6 - Para efeitos do disposto no presente artigo, a referência a ordem abrange igualmente as decisões de investimento relativas a carteira individual, própria ou de cliente, ou por conta de um OIC.
Artigo 75.º — Registo das operações da carteira
1 - A entidade gestora deve adotar, para cada operação da carteira do OIC, um registo imediato das informações adequadas para permitir a reconstituição da ordem e da operação executada.
2 - O registo referido no número anterior deve incluir os seguintes dados:
O nome ou outra designação do OIC e da pessoa que atua em nome do OIC;
Os detalhes necessários para identificar o instrumento em questão;
A quantidade;
O tipo de ordem ou operação;
O preço;
Em relação às ordens, a data e a hora exata da transmissão da ordem e a identificação do intermediário financeiro a quem a ordem foi transmitida ou, em relação às operações, a data e a hora exata da tomada de decisão de negociação e da execução da operação;
O nome da pessoa que transmite a ordem ou executa a operação;
Quando aplicável, os motivos da revogação de uma ordem;
Em relação a operações executadas, a identificação da contraparte e da estrutura de negociação.
3 - Entende-se por estrutura de negociação o referido no n.º 2 do artigo 331.º do Código dos Valores Mobiliários.
Artigo 76.º — Registo de ordens de subscrição e resgate
1 - A entidade gestora deve tomar todas as medidas razoáveis para assegurar que as ordens de subscrição e de resgate relativas a OIC dadas pelos clientes ou participantes, ou transmitidas por entidades comercializadoras, sejam centralizadas imediatamente após a respetiva receção.
2 - O registo das ordens de subscrição e resgate previsto no artigo 307.º do Código dos Valores Mobiliários é assegurado pelas entidades comercializadoras.
Artigo 77.º — Tratamento de reclamações dos participantes
1 - Na adoção do procedimento de tratamento de reclamações previsto no n.º 1 do artigo 305.º-E do Código dos Valores Mobiliários, a sociedade gestora deve garantir, em particular, a inexistência de restrições ao exercício do direito dos participantes quando esta e o OICVM estão estabelecidos em Estados-Membros diferentes.
2 - Para efeitos do disposto no número anterior, a sociedade gestora deve garantir que o participante possa apresentar a reclamação no respetivo Estado-Membro.
3 - O procedimento referido no número anterior permite que os participantes apresentem reclamações na língua oficial do seu Estado-Membro.

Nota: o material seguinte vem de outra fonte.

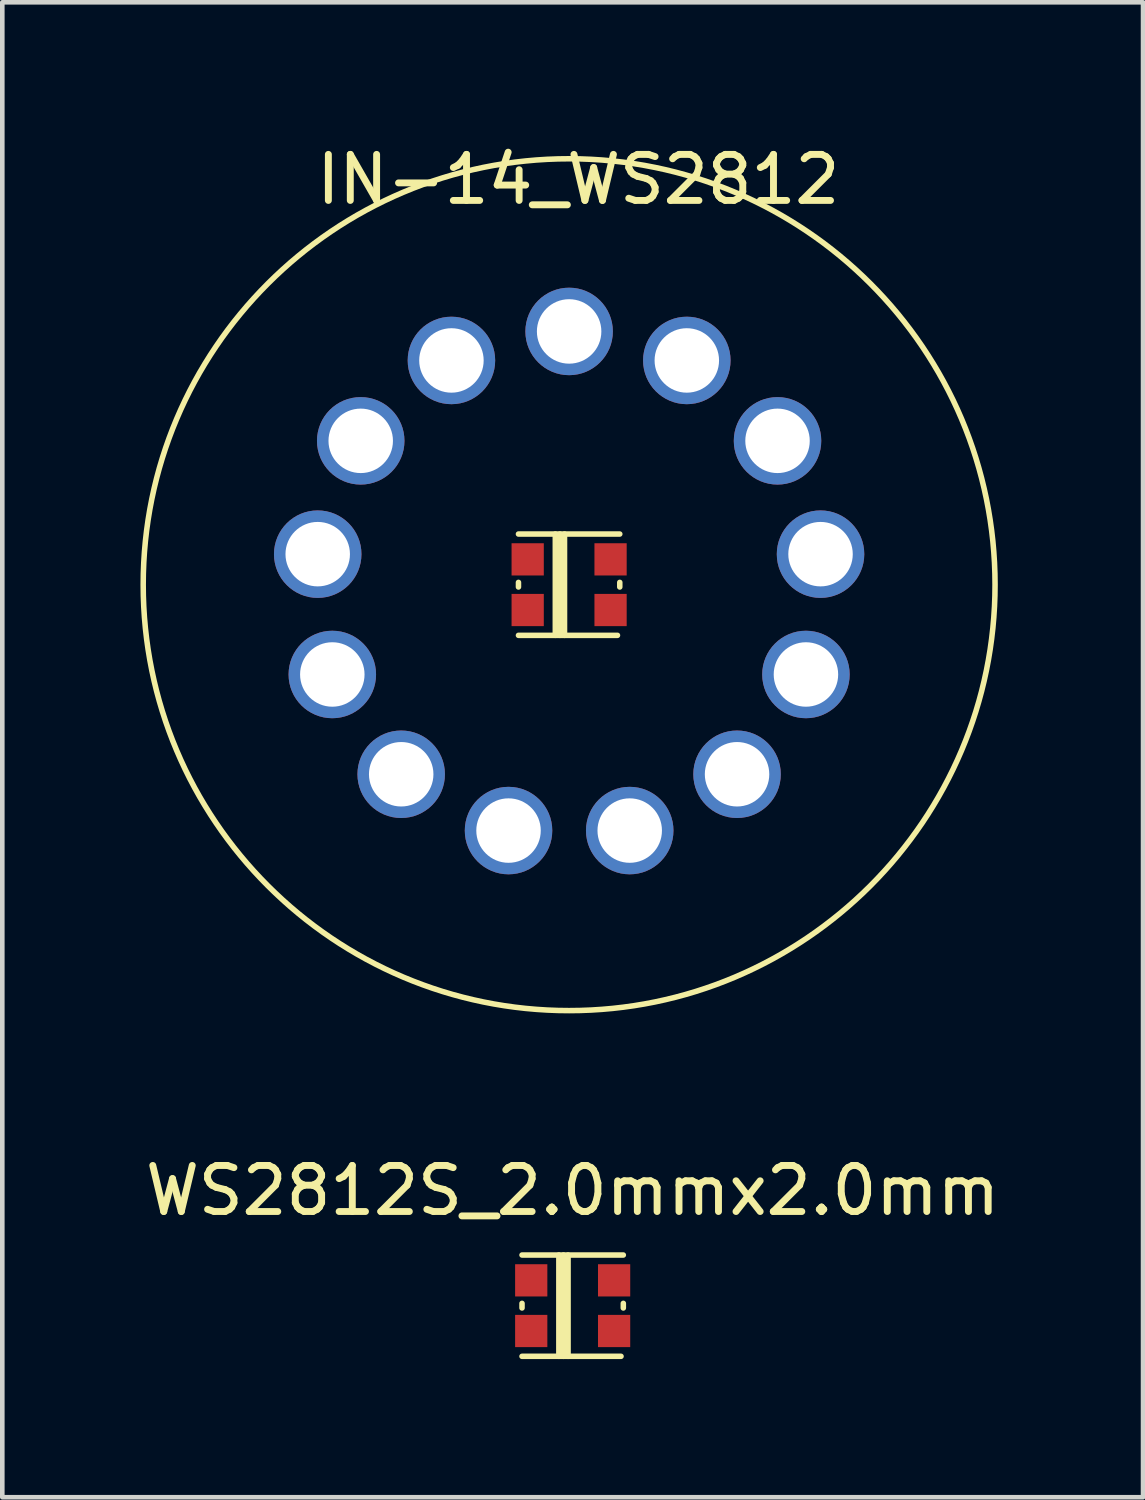
<source format=kicad_pcb>
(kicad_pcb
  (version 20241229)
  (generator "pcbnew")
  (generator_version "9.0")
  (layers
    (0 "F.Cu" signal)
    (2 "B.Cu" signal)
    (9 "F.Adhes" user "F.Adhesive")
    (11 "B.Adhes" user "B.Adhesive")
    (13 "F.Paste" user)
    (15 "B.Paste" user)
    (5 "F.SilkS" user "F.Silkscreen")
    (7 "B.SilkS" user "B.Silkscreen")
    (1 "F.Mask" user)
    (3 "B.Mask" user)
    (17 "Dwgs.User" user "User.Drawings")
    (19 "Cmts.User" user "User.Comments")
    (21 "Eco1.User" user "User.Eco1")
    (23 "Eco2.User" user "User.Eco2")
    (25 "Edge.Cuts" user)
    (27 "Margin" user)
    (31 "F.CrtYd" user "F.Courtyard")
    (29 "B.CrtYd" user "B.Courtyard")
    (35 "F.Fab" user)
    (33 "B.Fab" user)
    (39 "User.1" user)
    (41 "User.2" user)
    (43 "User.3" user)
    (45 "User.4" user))
  (footprint "IN-14_WS2812"
    (layer "F.Cu")
    (at 9.31 9.648)
    (property "Reference" "IN-14_WS2812" (at 0.2 -8.8 0) (layer "F.SilkS") (effects (font (size 1 1) (thickness 0.15))))
    (attr through_hole)
    (fp_line (start -1.1 -1.1) (end 1.1 -1.1) (stroke (width 0.12) (type solid)) (layer "F.SilkS"))
    (fp_line (start -1.1 0.05) (end -1.1 -0.05) (stroke (width 0.12) (type solid)) (layer "F.SilkS"))
    (fp_line (start -0.3 1.1) (end -0.3 -1.1) (stroke (width 0.12) (type solid)) (layer "F.SilkS"))
    (fp_line (start -0.2 1.1) (end -0.2 -1.1) (stroke (width 0.12) (type solid)) (layer "F.SilkS"))
    (fp_line (start -0.1 1.1) (end -0.1 -1.1) (stroke (width 0.12) (type solid)) (layer "F.SilkS"))
    (fp_line (start 1.05 1.1) (end -1.1 1.1) (stroke (width 0.12) (type solid)) (layer "F.SilkS"))
    (fp_line (start 1.1 0.05) (end 1.1 -0.05) (stroke (width 0.12) (type solid)) (layer "F.SilkS"))
    (fp_circle (center 0 0) (end 9.25 0) (stroke (width 0.12) (type solid)) (fill no) (layer "F.SilkS"))
    (pad "1" thru_hole circle (at 0 -5.5) (size 1.9 1.9) (drill 1.4) (layers "*.Cu" "*.Mask"))
    (pad "2" thru_hole circle (at 2.556 -4.87) (size 1.9 1.9) (drill 1.4) (layers "*.Cu" "*.Mask"))
    (pad "3" thru_hole circle (at 4.526 -3.124) (size 1.9 1.9) (drill 1.4) (layers "*.Cu" "*.Mask"))
    (pad "4" thru_hole circle (at 5.46 -0.663) (size 1.9 1.9) (drill 1.4) (layers "*.Cu" "*.Mask"))
    (pad "5" thru_hole circle (at 5.143 1.95) (size 1.9 1.9) (drill 1.4) (layers "*.Cu" "*.Mask"))
    (pad "6" thru_hole circle (at 3.647 4.117) (size 1.9 1.9) (drill 1.4) (layers "*.Cu" "*.Mask"))
    (pad "7" thru_hole circle (at 1.316 5.34) (size 1.9 1.9) (drill 1.4) (layers "*.Cu" "*.Mask"))
    (pad "8" thru_hole circle (at -1.316 5.34) (size 1.9 1.9) (drill 1.4) (layers "*.Cu" "*.Mask"))
    (pad "9" thru_hole circle (at -3.647 4.117) (size 1.9 1.9) (drill 1.4) (layers "*.Cu" "*.Mask"))
    (pad "10" thru_hole circle (at -5.143 1.95) (size 1.9 1.9) (drill 1.4) (layers "*.Cu" "*.Mask"))
    (pad "11" thru_hole circle (at -5.46 -0.663) (size 1.9 1.9) (drill 1.4) (layers "*.Cu" "*.Mask"))
    (pad "12" thru_hole circle (at -4.526 -3.124) (size 1.9 1.9) (drill 1.4) (layers "*.Cu" "*.Mask"))
    (pad "13" thru_hole circle (at -2.556 -4.87) (size 1.9 1.9) (drill 1.4) (layers "*.Cu" "*.Mask"))
    (pad "14" smd rect (at -0.9 0.55) (size 0.7 0.7) (layers "F.Cu" "F.Mask" "F.Paste"))
    (pad "15" smd rect (at -0.9 -0.55) (size 0.7 0.7) (layers "F.Cu" "F.Mask" "F.Paste"))
    (pad "16" smd rect (at 0.9 -0.55) (size 0.7 0.7) (layers "F.Cu" "F.Mask" "F.Paste"))
    (pad "17" smd rect (at 0.9 0.55) (size 0.7 0.7) (layers "F.Cu" "F.Mask" "F.Paste")))
  (footprint "WS2812S_2.0mmx2.0mm"
    (layer "F.Cu")
    (at 9.387 22.306)
    (property "Reference" "WS2812S_2.0mmx2.0mm" (at 0 0.5 0) (layer "F.SilkS") (effects (font (size 1 1) (thickness 0.15))))
    (attr through_hole)
    (fp_line (start -1.1 1.9) (end 1.1 1.9) (stroke (width 0.12) (type solid)) (layer "F.SilkS"))
    (fp_line (start -1.1 3.05) (end -1.1 2.95) (stroke (width 0.12) (type solid)) (layer "F.SilkS"))
    (fp_line (start -0.3 4.1) (end -0.3 1.9) (stroke (width 0.12) (type solid)) (layer "F.SilkS"))
    (fp_line (start -0.2 4.1) (end -0.2 1.9) (stroke (width 0.12) (type solid)) (layer "F.SilkS"))
    (fp_line (start -0.1 4.1) (end -0.1 1.9) (stroke (width 0.12) (type solid)) (layer "F.SilkS"))
    (fp_line (start 1.05 4.1) (end -1.1 4.1) (stroke (width 0.12) (type solid)) (layer "F.SilkS"))
    (fp_line (start 1.1 3.05) (end 1.1 2.95) (stroke (width 0.12) (type solid)) (layer "F.SilkS"))
    (pad "1" smd rect (at 0.9 3.55) (size 0.7 0.7) (layers "F.Cu" "F.Mask" "F.Paste"))
    (pad "2" smd rect (at 0.9 2.45) (size 0.7 0.7) (layers "F.Cu" "F.Mask" "F.Paste"))
    (pad "3" smd rect (at -0.9 2.45) (size 0.7 0.7) (layers "F.Cu" "F.Mask" "F.Paste"))
    (pad "4" smd rect (at -0.9 3.55) (size 0.7 0.7) (layers "F.Cu" "F.Mask" "F.Paste")))
  (gr_rect
    (start -3 -3)
    (end 21.774 29.466)
    (stroke (width 0.1) (type default))
    (fill no)
    (layer "Edge.Cuts")))
</source>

Artigo 78.º — Pedidos de informação do público e das autoridades competentes
Além do disposto no artigo anterior, as sociedades gestoras estabelecem procedimentos e regras adequados a assegurar a disponibilização das informações a pedido do público ou das autoridades competentes do Estado-Membro onde o OICVM está autorizado.

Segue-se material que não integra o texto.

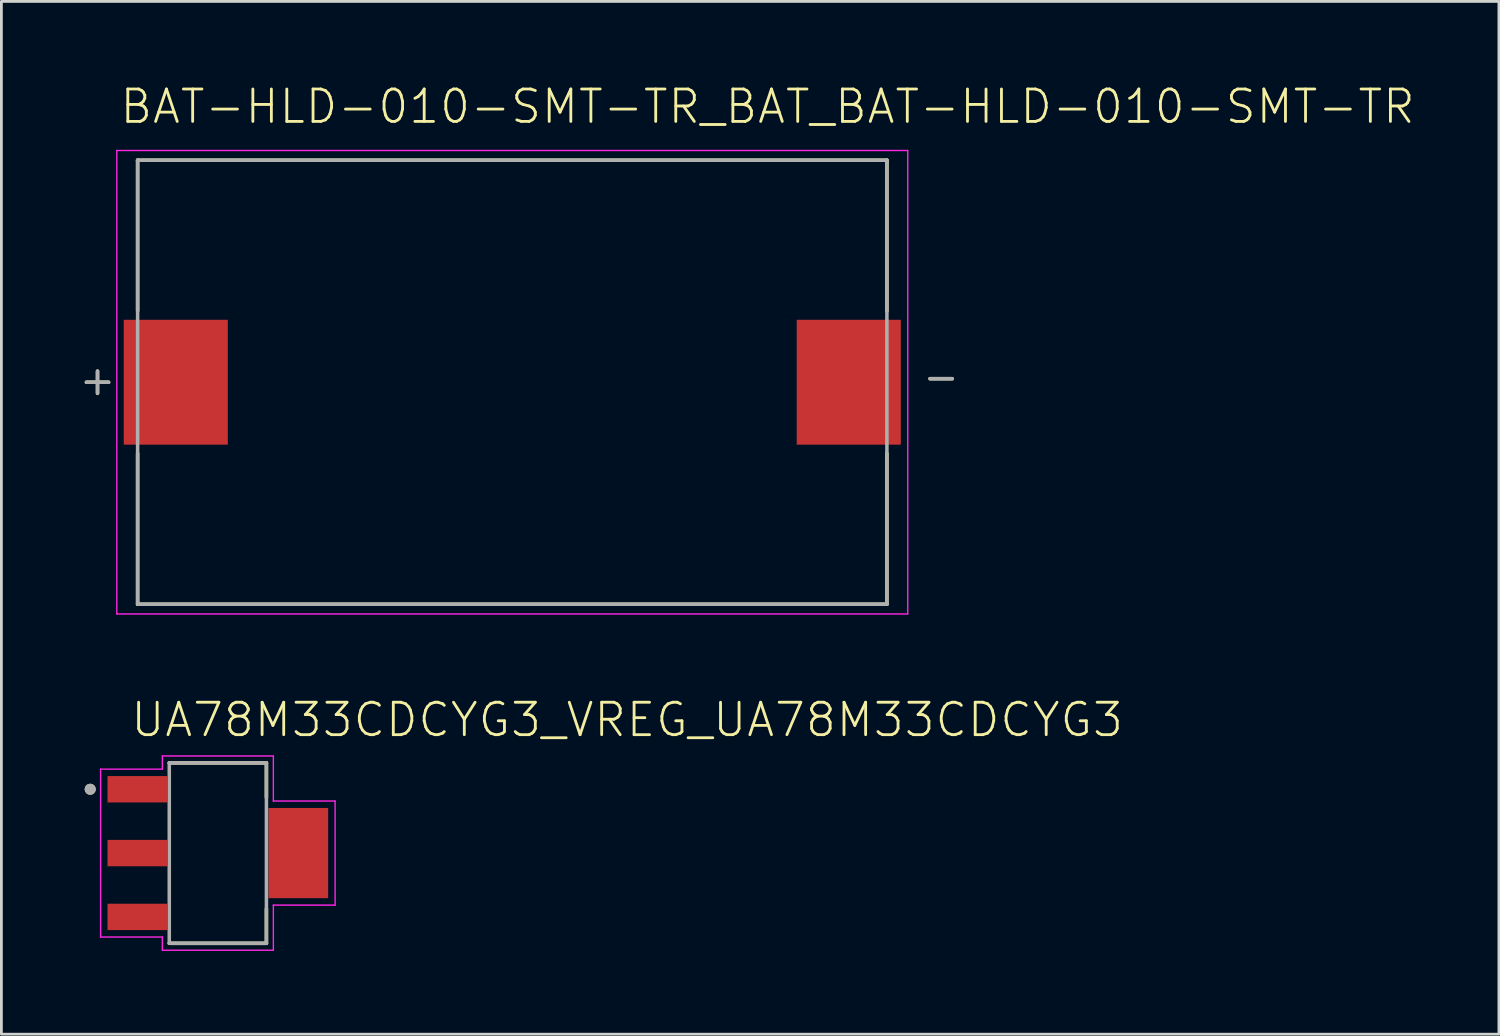
<source format=kicad_pcb>
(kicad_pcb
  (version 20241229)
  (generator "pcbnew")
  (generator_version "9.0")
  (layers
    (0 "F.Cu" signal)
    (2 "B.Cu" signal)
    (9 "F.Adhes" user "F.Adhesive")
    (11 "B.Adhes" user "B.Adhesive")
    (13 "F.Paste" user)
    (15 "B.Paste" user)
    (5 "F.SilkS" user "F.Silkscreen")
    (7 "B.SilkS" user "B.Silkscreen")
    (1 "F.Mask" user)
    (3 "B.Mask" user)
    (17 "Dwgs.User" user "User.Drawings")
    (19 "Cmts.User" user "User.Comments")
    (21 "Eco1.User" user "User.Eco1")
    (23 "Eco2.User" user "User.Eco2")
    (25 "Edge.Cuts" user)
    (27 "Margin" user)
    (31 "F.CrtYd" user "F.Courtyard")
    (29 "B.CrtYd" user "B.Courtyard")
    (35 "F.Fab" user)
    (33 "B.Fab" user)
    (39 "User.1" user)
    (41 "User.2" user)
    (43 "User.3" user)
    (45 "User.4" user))
  (footprint "UA78M33CDCYG3_VREG_UA78M33CDCYG3"
    (layer "F.Cu")
    (at 4.8 27.69)
    (property "Reference" "UA78M33CDCYG3_VREG_UA78M33CDCYG3" (at -3.2 -4.119 0) (unlocked yes) (layer "F.SilkS") (effects (font (size 1.168 1.168) (thickness 0.102)) (justify left bottom)))
    (fp_line (start -1.75 -3.25) (end 1.75 -3.25) (stroke (width 0.127) (type solid)) (layer "F.SilkS"))
    (fp_line (start -1.75 3.25) (end 1.75 3.25) (stroke (width 0.127) (type solid)) (layer "F.SilkS"))
    (fp_line (start 1.75 -3.25) (end 1.75 -2.01) (stroke (width 0.127) (type solid)) (layer "F.SilkS"))
    (fp_line (start 1.75 3.25) (end 1.75 2.01) (stroke (width 0.127) (type solid)) (layer "F.SilkS"))
    (fp_circle (center -4.6 -2.3) (end -4.5 -2.3) (stroke (width 0.2) (type solid)) (fill no) (layer "F.SilkS"))
    (fp_line (start -4.225 -3.025) (end -4.225 3.025) (stroke (width 0.05) (type solid)) (layer "F.CrtYd"))
    (fp_line (start -4.225 3.025) (end -2 3.025) (stroke (width 0.05) (type solid)) (layer "F.CrtYd"))
    (fp_line (start -2 -3.5) (end -2 -3.025) (stroke (width 0.05) (type solid)) (layer "F.CrtYd"))
    (fp_line (start -2 -3.025) (end -4.225 -3.025) (stroke (width 0.05) (type solid)) (layer "F.CrtYd"))
    (fp_line (start -2 3.025) (end -2 3.5) (stroke (width 0.05) (type solid)) (layer "F.CrtYd"))
    (fp_line (start -2 3.5) (end 2 3.5) (stroke (width 0.05) (type solid)) (layer "F.CrtYd"))
    (fp_line (start 2 -3.5) (end -2 -3.5) (stroke (width 0.05) (type solid)) (layer "F.CrtYd"))
    (fp_line (start 2 -1.875) (end 2 -3.5) (stroke (width 0.05) (type solid)) (layer "F.CrtYd"))
    (fp_line (start 2 1.875) (end 4.225 1.875) (stroke (width 0.05) (type solid)) (layer "F.CrtYd"))
    (fp_line (start 2 3.5) (end 2 1.875) (stroke (width 0.05) (type solid)) (layer "F.CrtYd"))
    (fp_line (start 4.225 -1.875) (end 2 -1.875) (stroke (width 0.05) (type solid)) (layer "F.CrtYd"))
    (fp_line (start 4.225 1.875) (end 4.225 -1.875) (stroke (width 0.05) (type solid)) (layer "F.CrtYd"))
    (fp_line (start -1.75 -3.25) (end -1.75 3.25) (stroke (width 0.127) (type solid)) (layer "F.Fab"))
    (fp_line (start 1.75 -3.25) (end -1.75 -3.25) (stroke (width 0.127) (type solid)) (layer "F.Fab"))
    (fp_line (start 1.75 -3.25) (end 1.75 3.25) (stroke (width 0.127) (type solid)) (layer "F.Fab"))
    (fp_line (start 1.75 3.25) (end -1.75 3.25) (stroke (width 0.127) (type solid)) (layer "F.Fab"))
    (fp_circle (center -4.6 -2.3) (end -4.5 -2.3) (stroke (width 0.2) (type solid)) (fill no) (layer "F.Fab"))
    (pad "1" smd rect (at -2.9 -2.3) (size 2.15 0.95) (layers "F.Cu" "F.Mask" "F.Paste"))
    (pad "2" smd rect (at -2.9 0) (size 2.15 0.95) (layers "F.Cu" "F.Mask" "F.Paste"))
    (pad "3" smd rect (at -2.9 2.3) (size 2.15 0.95) (layers "F.Cu" "F.Mask" "F.Paste"))
    (pad "4" smd rect (at 2.9 0) (size 2.15 3.25) (layers "F.Cu" "F.Mask" "F.Paste")))
  (footprint "BAT-HLD-010-SMT-TR_BAT_BAT-HLD-010-SMT-TR"
    (layer "F.Cu")
    (at 15.409 10.723)
    (property "Reference" "BAT-HLD-010-SMT-TR_BAT_BAT-HLD-010-SMT-TR" (at -14.198 -9.25 0) (unlocked yes) (layer "F.SilkS") (effects (font (size 1.168 1.168) (thickness 0.102)) (justify left bottom)))
    (fp_line (start -15.345 0) (end -14.545 0) (stroke (width 0.127) (type solid)) (layer "F.SilkS"))
    (fp_line (start -14.945 -0.4) (end -14.945 0.4) (stroke (width 0.127) (type solid)) (layer "F.SilkS"))
    (fp_line (start -13.5 -8) (end 13.5 -8) (stroke (width 0.127) (type solid)) (layer "F.SilkS"))
    (fp_line (start -13.5 -2.57) (end -13.5 -8) (stroke (width 0.127) (type solid)) (layer "F.SilkS"))
    (fp_line (start -13.5 8) (end -13.5 2.57) (stroke (width 0.127) (type solid)) (layer "F.SilkS"))
    (fp_line (start 13.5 -8) (end 13.5 -2.57) (stroke (width 0.127) (type solid)) (layer "F.SilkS"))
    (fp_line (start 13.5 8) (end -13.5 8) (stroke (width 0.127) (type solid)) (layer "F.SilkS"))
    (fp_line (start 13.5 8) (end 13.5 2.57) (stroke (width 0.127) (type solid)) (layer "F.SilkS"))
    (fp_line (start 15.853 -0.127) (end 15.053 -0.127) (stroke (width 0.127) (type solid)) (layer "F.SilkS"))
    (fp_line (start -14.25 -8.35) (end -14.25 8.35) (stroke (width 0.05) (type solid)) (layer "F.CrtYd"))
    (fp_line (start -14.25 8.35) (end 14.25 8.35) (stroke (width 0.05) (type solid)) (layer "F.CrtYd"))
    (fp_line (start 14.25 -8.35) (end -14.25 -8.35) (stroke (width 0.05) (type solid)) (layer "F.CrtYd"))
    (fp_line (start 14.25 8.35) (end 14.25 -8.35) (stroke (width 0.05) (type solid)) (layer "F.CrtYd"))
    (fp_line (start -15.345 0) (end -14.545 0) (stroke (width 0.127) (type solid)) (layer "F.Fab"))
    (fp_line (start -14.945 -0.4) (end -14.945 0.4) (stroke (width 0.127) (type solid)) (layer "F.Fab"))
    (fp_line (start -13.5 -8) (end 13.5 -8) (stroke (width 0.127) (type solid)) (layer "F.Fab"))
    (fp_line (start -13.5 8) (end -13.5 -8) (stroke (width 0.127) (type solid)) (layer "F.Fab"))
    (fp_line (start 13.5 -8) (end 13.5 8) (stroke (width 0.127) (type solid)) (layer "F.Fab"))
    (fp_line (start 13.5 8) (end -13.5 8) (stroke (width 0.127) (type solid)) (layer "F.Fab"))
    (fp_line (start 15.853 -0.127) (end 15.053 -0.127) (stroke (width 0.127) (type solid)) (layer "F.Fab"))
    (pad "N" smd rect (at 12.125 0) (size 3.75 4.5) (layers "F.Cu" "F.Mask" "F.Paste"))
    (pad "P" smd rect (at -12.125 0) (size 3.75 4.5) (layers "F.Cu" "F.Mask" "F.Paste")))
  (gr_rect
    (start -3 -3)
    (end 50.962 34.215)
    (stroke (width 0.1) (type default))
    (fill no)
    (layer "Edge.Cuts")))
</source>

SUBSECÇÃO III — Conflitos de interesses e operações proibidas
Artigo 79.º — Registo de atividades que originam conflitos de interesses
1 - Sempre que qualquer pessoa referida no n.º 5 do artigo 304.º do Código dos Valores Mobiliários detete que os mecanismos organizativos ou administrativos adotados pela entidade gestora para a gestão de conflitos de interesses não são suficientes para garantir a prevenção de riscos de prejuízo para os interesses dos participantes dos OIC geridos, deve informar imediatamente o órgão de administração e o órgão de fiscalização da entidade gestora, os quais devem tomar as decisões necessárias para garantir que, em qualquer situação, a entidade gestora age no interesse dos participantes.
2 - Nas situações referidas no número anterior, a entidade gestora comunica aos participantes, por qualquer suporte duradouro adequado, as decisões tomadas pelos órgãos de administração e fiscalização e respetiva fundamentação.
Artigo 80.º — Exercício dos direitos de voto
1 - Sem prejuízo dos deveres previstos no artigo 20.º-A do Código dos Valores Mobiliários, a entidade gestora adota políticas e procedimentos adequados e eficazes relativos ao exercício dos direitos de voto associados aos instrumentos financeiros que integram os ativos dos OIC, em benefício exclusivo dos respetivos participantes.